Add all this together and it seems plain that Malcolm was born into a high-risk family. People say uplifts are racist, but the statistics show that Maori children are grossly over-represented in abuse statistics. Savanna Bell kept having children despite obviously being considered unfit as a mother. In such situations, uplifts would seem to be the safest, if not the only, option. It has been shown too often that faith in the nurturing care of the whanau can be tragically misplaced.
As for those terrible abuse statistics, we’re repeatedly told that they’re a consequence of colonisation – another claim uncritically parroted by credulous journalists. There’s never a mention of the horrific endemic violence practised in pre-colonial Maoridom, or acknowledgment of the manifold benefits that colonisation brought.

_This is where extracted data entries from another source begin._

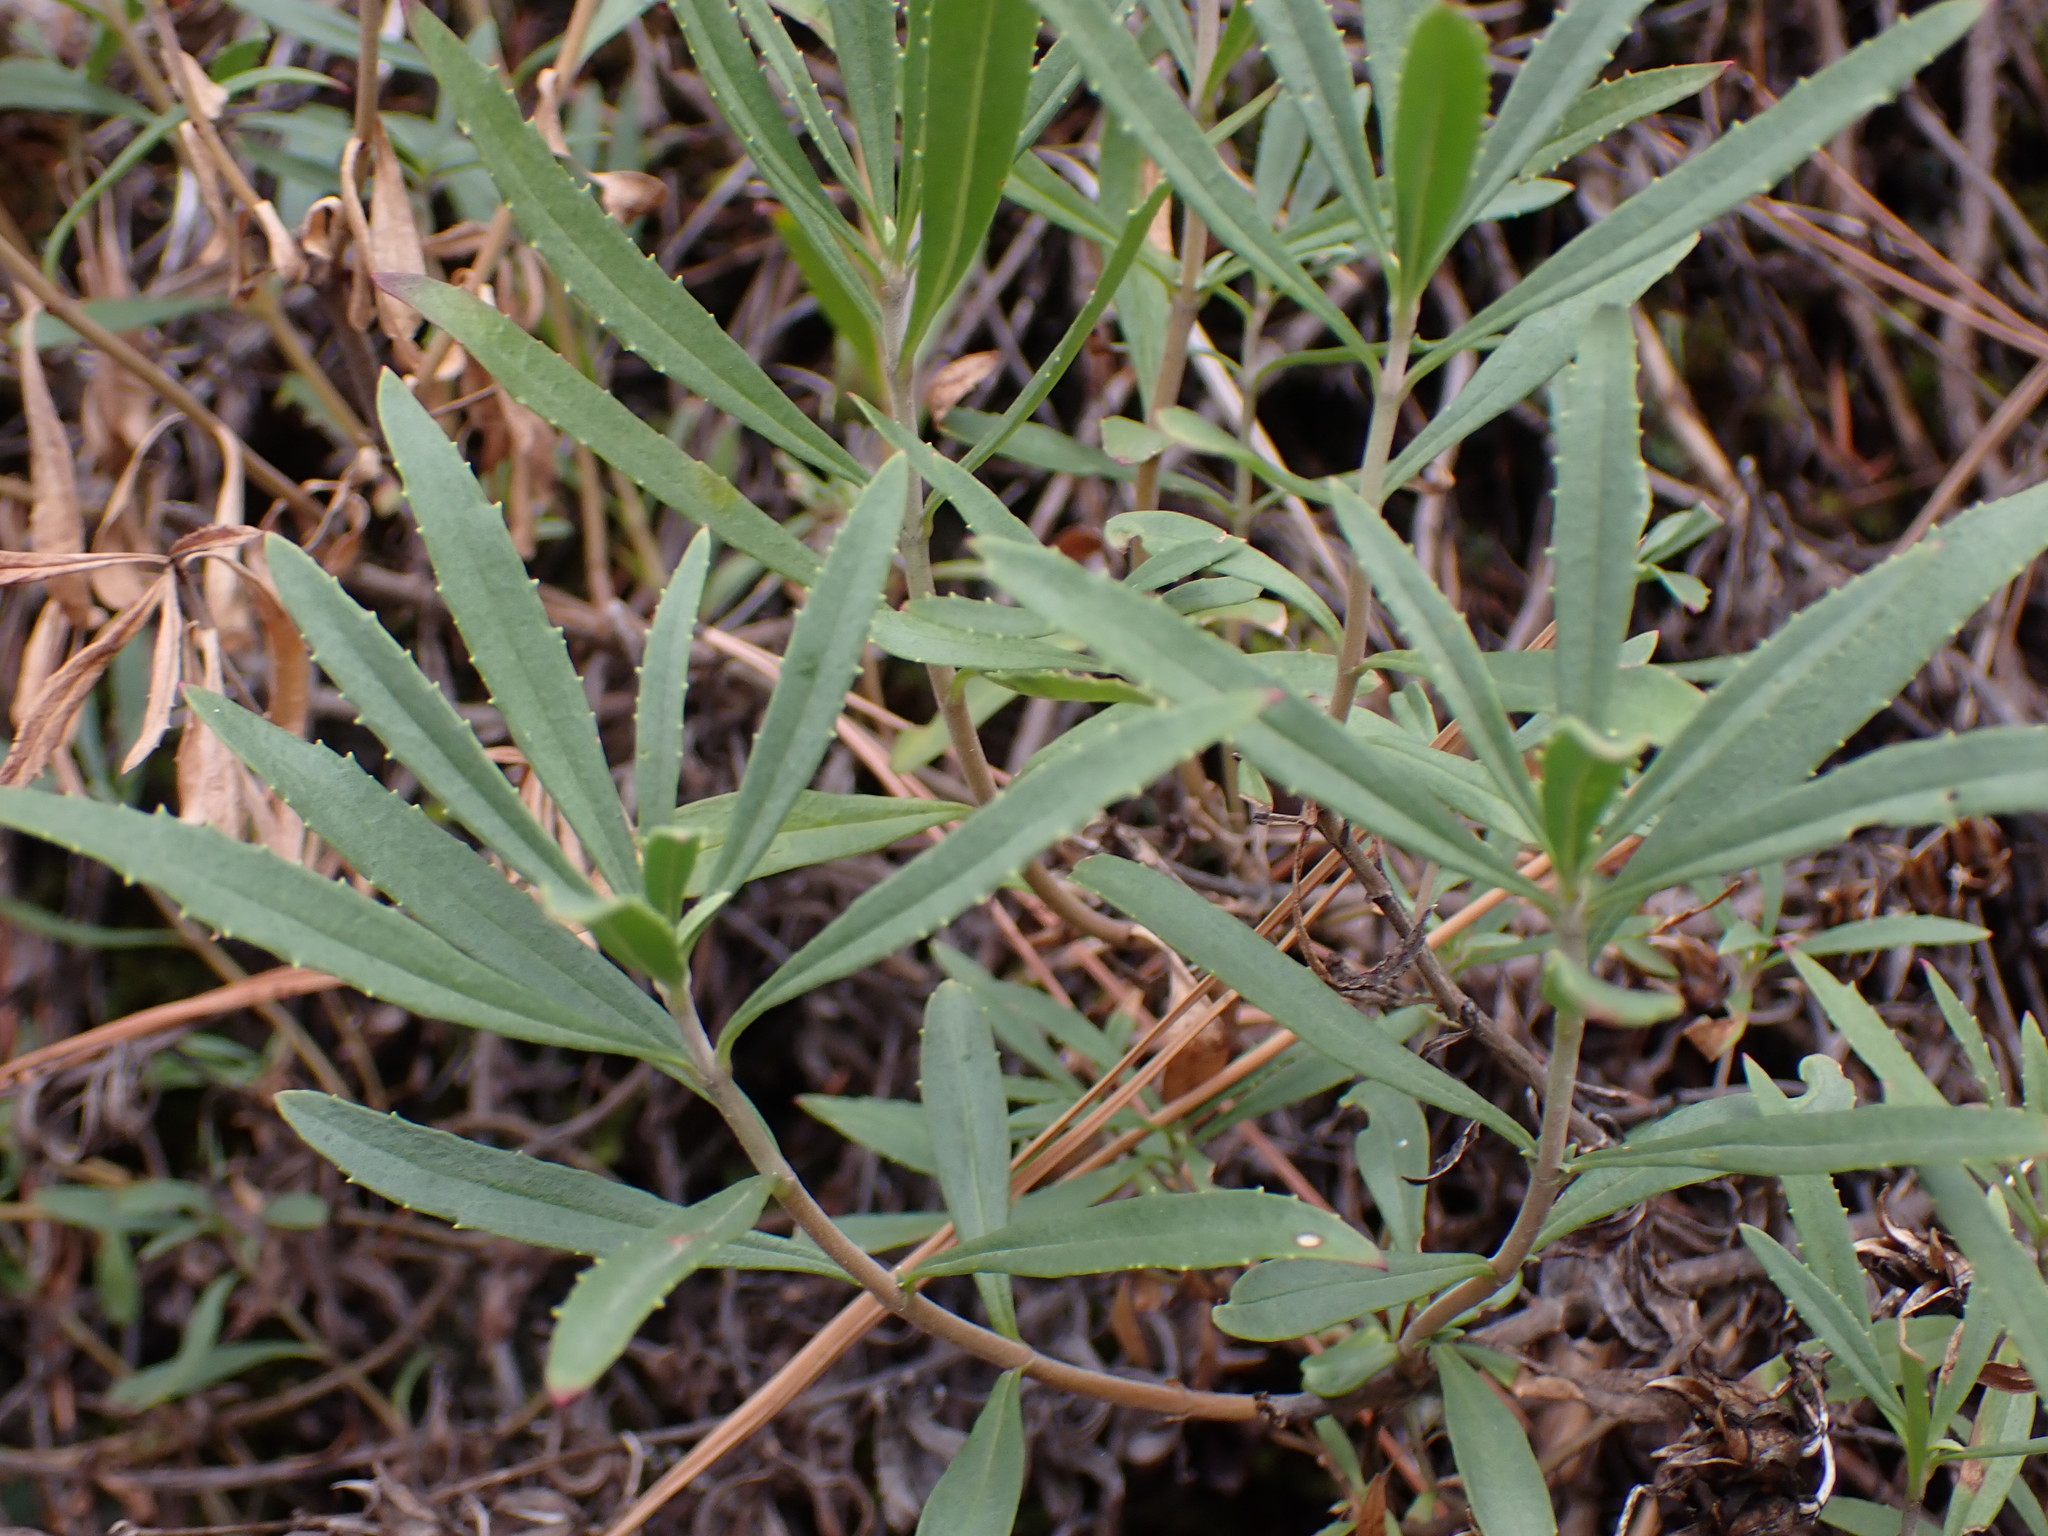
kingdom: Plantae
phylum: Tracheophyta
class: Magnoliopsida
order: Lamiales
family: Plantaginaceae
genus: Penstemon
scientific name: Penstemon fruticosus
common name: Bush penstemon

Journalistic balance is what’s missing here, but balance is no longer the editorial requirement that it used to be. That was never better demonstrated than when Stuff announced last year that it would no longer give space to the views of climate-change sceptics.
Is there an over-arching ideological agenda here? That might be going too far. I don’t believe there are neo-Marxist cells in newsrooms. But it’s fair to ask whether the purpose of much alarmist journalism and overheated media comment is to induce a mood of national anxiety and shame, and thereby to soften the country up for the radical social and political change favoured by noisy activists. We can only hope the public is smart enough not to fall for it.
Karl du Fresne, a freelance journalist, is the former editor of the Dominion-Post. He blogs at karldufresne.blogspot.co.nz.